Spezia z kolei walczyć będzie z Romą. Zespół prowadzony przez Jose Mourinho ma jeszcze o co grać. Drużyna z Nicolą Zalewskim w składzie zajmuje obecnie szóste miejsce w Serie A. Roma ma punkt straty do Atalanty i tyle samo przewagi nad Juventusem. Zwycięstwo zapewni jej fazę grupową Ligi Europy. Porażka może zepchnąć do kwalifikacji do Ligi Konferencji Europy. Rywalizacja jest interesująca, bo niezależnie od tego, czy na najniższym poziomie rozgrywek europejskich zagra Roma czy „Stara dama” to i tak stratni będą Polacy.

W kluczowych spotkaniach sezonu reprezentanci Polski odgrywać będą ważną rolę. Juventus, w rywalizacji z Udinese ratować będą Arkadiusz Milik i Wojciech Szczęsny. O Zalewskim już wspominaliśmy. Jedynie w rywalizacji między Atalantą, a Monzą zawodnicy znad Wisły nie będą mieli decydującego wpływu na losy tabeli.


Czytaj więcej o Serie A


Ostatnia kolejka spowoduje domino?

Porażka każdego z nich będzie miała ogromny wpływ tak na klubu, w których występują, jak i ich sytuację w reprezentacji Polski. Trzech z czterech graczy Spezii (Bartłomiej Drągowski, Przemysław Wiśniewski oraz Arkadiusz Reca) zostało powołanych do kadry przez Fernando Santosa. Potencjalny spadek sprawi, że cała trójka będzie musiała szukać nowego klubu. Najgorzej wyjdzie na tym Wiśniewski, który niedawno dołączył do zespołu.

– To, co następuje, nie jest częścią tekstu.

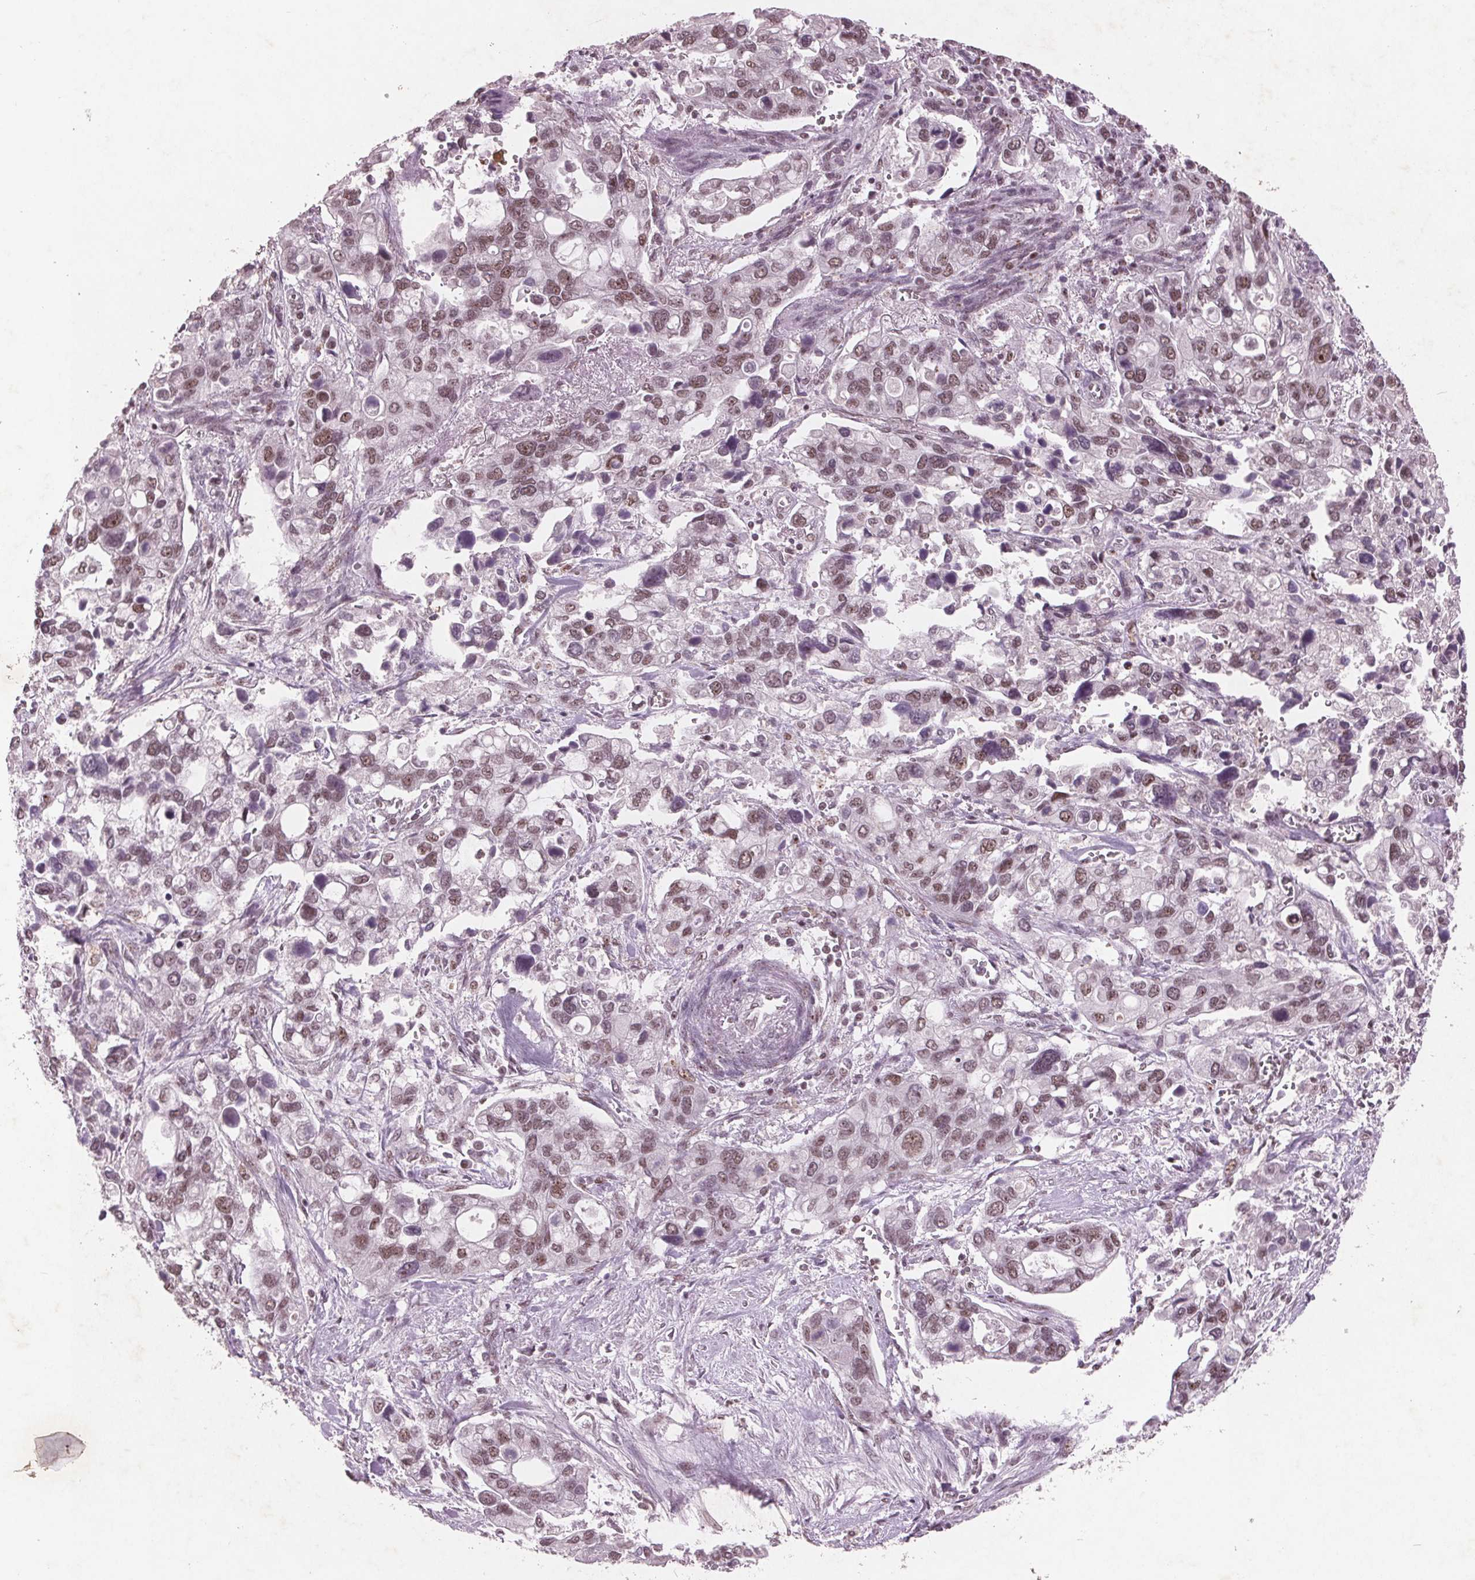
{"staining": {"intensity": "weak", "quantity": ">75%", "location": "nuclear"}, "tissue": "stomach cancer", "cell_type": "Tumor cells", "image_type": "cancer", "snomed": [{"axis": "morphology", "description": "Adenocarcinoma, NOS"}, {"axis": "topography", "description": "Stomach, upper"}], "caption": "Stomach cancer stained with a protein marker exhibits weak staining in tumor cells.", "gene": "RPS6KA2", "patient": {"sex": "female", "age": 81}}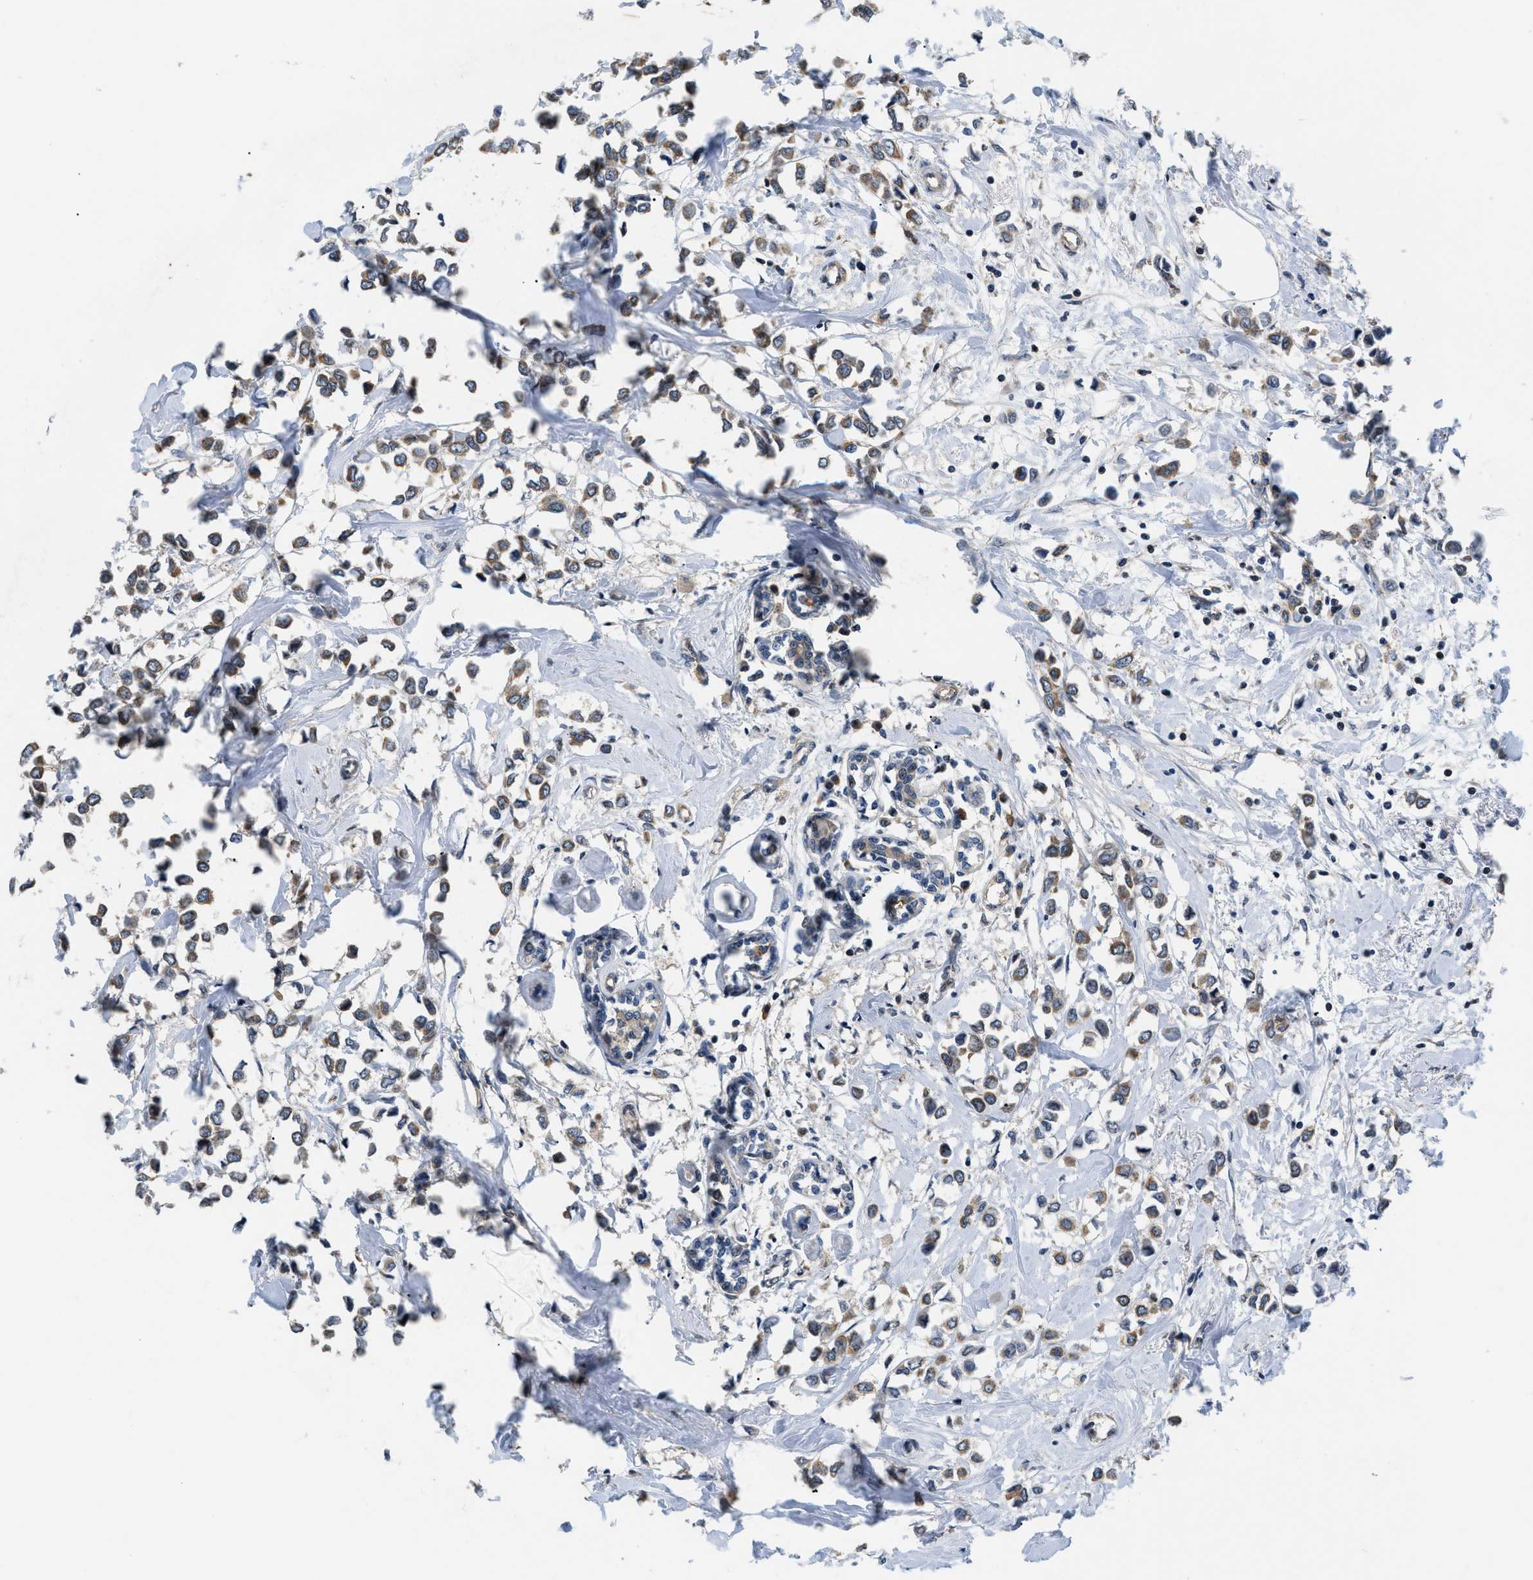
{"staining": {"intensity": "moderate", "quantity": ">75%", "location": "cytoplasmic/membranous"}, "tissue": "breast cancer", "cell_type": "Tumor cells", "image_type": "cancer", "snomed": [{"axis": "morphology", "description": "Lobular carcinoma"}, {"axis": "topography", "description": "Breast"}], "caption": "Immunohistochemical staining of human breast cancer exhibits medium levels of moderate cytoplasmic/membranous protein expression in approximately >75% of tumor cells.", "gene": "HMGCR", "patient": {"sex": "female", "age": 51}}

Brak awansu do Ligi Europy może także sprawić, że z Juventusem pożegnają się Szczęsny i Milik. Obaj są rozważani przez klubu z Anglii i Włoch. Sytuacja „Starej damy” z powodu odjęcia 10 punktów jest daleka od idealnej. Przede wszystkim Juventus stracił szansę na fazę grupową Ligi Mistrzów. To może spowodować problemy z finansami, choć medialne doniesienia wskazują, że niekoniecznie tak będzie. Zgodnie z nimi do klubu ma trafić Christian Pulisic z Chelsea’y, który nie ma już przyszłości przy Stamford Bridge. To jednak perspektywa na przyszłość. Obecny sezon dla Juventusu jest niezwykle nieudany.

Roma z kolei, w porównaniu do innych zespołów w lidze, miała do rozegrania w ostatnim czasie jeden mecz więcej. W środę walczyła o Ligę Europy z Sevillą i przegrała po karnych. Będzie miało to wpływ na rywalizację ligową. Oczywiście może skończyć się na tym, że Juventus i Roma wygrają swoje mecze, a z kolei Atalanta ulegnie Monzie. W ten sposób oba „polskie” kluby byłyby zadowolone. I tak są faworytami swoich meczów. Spezia będzie jednak niezwykle na tym stratna, chyba że Milan pokona na zakończenie sezonu Hellas. Wówczas wszyscy zawodnicy znad Wisły będą zadowoleni z takiego obrotu spraw.